Era para ser uma infração gravíssima matar uma pessoa em acidente de carro. Gravíssimo dirigir bêbado ou em alta velocidade. Gravíssimo deixar de prestar socorro à vítima. O novo código de trânsito adotou o superlativo absoluto de grave, "gravíssimo", para distinguir uma coisa da outra, para aparentar severidade, sabe-se lá.
Acidente com lesão corporal culposa, provocado por embriaguez ao volante, por exemplo, é considerado crime: o motorista seria multado, perderia o direito de dirigir, somaria sete pontos na carteira de habilitação e seria preso. Tudo teoricamente gravíssimo. O novo código de trânsito seria bom: tem leis rígidas, multas altas, tudo adequado a um povo indisciplinado e meio analfabeto.
Mas o cumprimento severíssimo do código de trânsito, a aplicação imparcial da lei, está em processo acelerado de virar piada na boca do povo. Exemplo: em outubro do ano passado, um leitor enviou a seguinte carta ao "Painel do Leitor", da Folha:
"Apostei e ganhei uma dúzia de cervejas logo que fiquei sabendo que o jogador Edmundo tinha sido condenado a quatro anos e meio de prisão. Apostei que não ficaria 24 horas preso. Pois ele ficou 17 horas detido e com toda mordomia. Ganhei fácil. Para ganhar o prêmio me baseei no seguinte: aqui no Brasil cadeia foi feita somente para pobre. Rico se livra facilmente e, como Edmundo ganha milhões, nunca poderia ficar preso."

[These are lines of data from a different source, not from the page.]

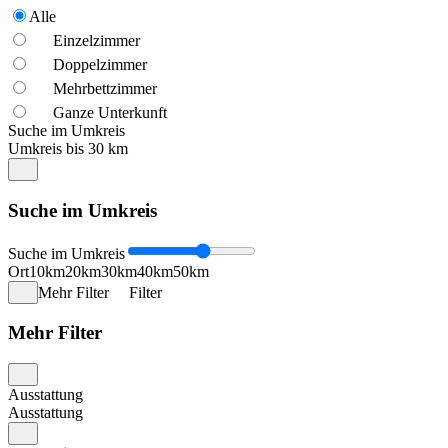
Alle
Einzelzimmer
Doppelzimmer
Mehrbettzimmer
Ganze Unterkunft
Suche im Umkreis
Umkreis bis 30 km
Suche im Umkreis
Suche im Umkreis
Ort
10km
20km
30km
40km
50km
Mehr Filter
Filter
Mehr Filter
Ausstattung
Ausstattung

Em dezembro de 95, Edmundo se envolveu em um acidente de carro no qual três pessoas morreram. Outras três ficaram feridas. Ele foi acusado de triplo homicídio culposo. Continua solto, livre e leve, pronto para outra.
Mas o caso clássico de desdém ao código, e de impunidade declarada, foi o do filho do então ministro dos Transportes, Odacir Klein, em 1996. Fabrício Klein dirigia em alta velocidade, em Brasília, quando atropelou e matou o pedreiro Elias de Oliveira Júnior. O rapaz, que tinha bebido antes numa festa, fugiu sem prestar socorro à vítima. O ministro -para espanto geral da nação-estava no carro e nada fez.
Era para Fabrício Klein mofar na cadeia se o país fosse decente, de leis racionais, aplicadas com rigor. Gravíssimo: Fabrício Klein deve estar feliz da vida. Foi condenado a pagar uma mixaria à família do morto e fim. O pai e o poder abafaram o código e livraram a cara do rapaz.
E o ano 2000 já começa com um novo caso para a bolsa de apostas: muitos engradados de cerveja para apostar que o pagodeiro Alexandre Pires, que matou um motoqueiro na semana passada em Uberlândia (MG), vai sair impune do crime. Supõe-se que Pires estava bêbado, dirigia em alta velocidade e com muita arrogância seu Cherokee.
É assim: pobre quando fica rico pode ser pior do que rico que já nasceu rico -consegue ser mais arrogante ainda, porque lhe falta a mão de cal de cultura, de bons modos e de parcimônia.
Os advogados e os juízes de Pires, dos Klein e de Edmundo vão dizer que é isso mesmo, que há "brechas" na lei, que "supostamente" isso e que "supostamente" aquilo propiciam a suspensão das penas etc. etc.
Tudo hipocrisia. Se fosse o contrário, pedreiro e motoqueiro matando filho de ministro e cantor de pagode, as brechas não se abririam nem na base do porrete.